Something of a celebrity in vegetarian circles, Chef Ken is known for a
forthright and determined approach to creating bold and generously spiced
dishes. Written in a commanding and detailed style, I was left with the
expectation that my taste buds would soon be standing at attention. I didn't
have to wait long. At Vegetarians of Washington, we wasted no time in trying out
these recipes. Here is one of our favorites, Roasted Marinated Mexican Tofu
Steaks:
- 2 pounds tofu, pressed to remove the water
- 3 ancho chiles
- 2 New Mexican Chilies
- 1 guajillo chile or an extra New Mexican chile if not available
- 4 plum tomatoes
- 2 fresh jalapeno or serrano peppers
- 1 red bell pepper
- 3 garlic cloves minced
- 2 tablespoons coarsely chopped cilantro, plus more for garnish
- Juice of 1/2 lime
- 1 teaspoon ground coriander
- 2 teaspoons unrefined cane sugar
- 1/4 teaspoon cinnamon
- 1 teaspoon dried oregano, preferably Mexican
- 2 teaspoons ground cumin
- 2 teaspoons red wine vinegar
- 2 teaspoons extra virgin olive oil
- 1 teaspoon salt
- 1/4 cup vegetable stock or water
- Preheat the broiler with the rack set 5 to 6 inches from the heat. Slice the
tofu into 8 cutlets.
- In a large dry skillet toast the chiles one or two at a time, by laying them
flat in the pan and pressing down with a spatula 15 to 30 seconds, until they
crackle and give off a slight wisp of smoke. Be careful not to burn them. Flip
over and repeat on the other side. When the chiles are done, submerge them in
hot water in a small bowl, cover and soak until very soft, 30 to 60 minutes.
- In the meantime, place the tomatoes, jalapeno or serrano peppers and red bell
peppers on a baking sheet. Broil, turning with tongs, until blackened all over.

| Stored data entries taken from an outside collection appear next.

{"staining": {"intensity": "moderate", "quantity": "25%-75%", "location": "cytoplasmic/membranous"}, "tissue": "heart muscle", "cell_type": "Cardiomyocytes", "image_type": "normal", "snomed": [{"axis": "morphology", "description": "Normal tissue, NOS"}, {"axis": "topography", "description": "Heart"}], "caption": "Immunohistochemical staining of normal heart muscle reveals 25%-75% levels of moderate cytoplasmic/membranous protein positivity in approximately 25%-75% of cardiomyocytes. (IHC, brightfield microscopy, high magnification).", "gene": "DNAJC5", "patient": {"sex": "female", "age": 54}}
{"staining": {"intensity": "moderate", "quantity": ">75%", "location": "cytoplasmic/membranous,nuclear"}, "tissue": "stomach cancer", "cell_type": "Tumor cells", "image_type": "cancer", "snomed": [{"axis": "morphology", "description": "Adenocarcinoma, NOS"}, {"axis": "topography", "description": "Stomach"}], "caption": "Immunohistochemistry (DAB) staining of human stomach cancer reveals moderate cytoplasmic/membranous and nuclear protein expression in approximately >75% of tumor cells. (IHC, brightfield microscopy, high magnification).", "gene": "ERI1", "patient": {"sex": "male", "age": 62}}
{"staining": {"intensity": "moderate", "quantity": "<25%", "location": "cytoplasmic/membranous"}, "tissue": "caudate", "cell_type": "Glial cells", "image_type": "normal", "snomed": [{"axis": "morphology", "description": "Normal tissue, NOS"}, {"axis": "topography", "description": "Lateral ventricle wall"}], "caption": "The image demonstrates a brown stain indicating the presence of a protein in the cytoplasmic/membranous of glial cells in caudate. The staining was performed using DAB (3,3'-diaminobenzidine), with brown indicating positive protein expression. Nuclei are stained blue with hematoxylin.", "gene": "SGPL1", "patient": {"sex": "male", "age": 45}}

They will finish in varying degrees of time. The tomatoes and peppers will
slightly char and their skins will blister in 5 to 7 minutes. The bell pepper
will probably take 10 to 15 minutes. You will want the bell pepper to blacken
almost completely.
- When done, let cool, then remove the skins from the tomatoes and the stems from
the peppers. You may leave the charred skin on the hot peppers unless it is
exceptionally burned. Coarsely chop the tomatoes and hot peppers, retaining the
juices. Scrape the charred skin off of the bell pepper, remove the ribs and
seeds and coarsely chop.
- In a blender or food processor combine the chopped vegetables with all the
remaining ingredients except the tofu and the stock. Puree until smooth, adding
enough stock or water to achieve a sauce the consistency of a thick cream.
- Put the tofu in two large heavy duty, sealable freezer bags. Divide the sauce
between the bags, making sure the tofu is well coated. Seal the bags and
refrigerate overnight.
- Preheat the oven to 450 degrees. Place the tofu with about half its sauce on an
oiled baking dish. Roast 10 minutes on one side then 5 minutes on the other.
Meanwhile heat the remaining sauce in a saucepan. Serve the tofu with the warm
sauce. Garnish with the chopped cilantro.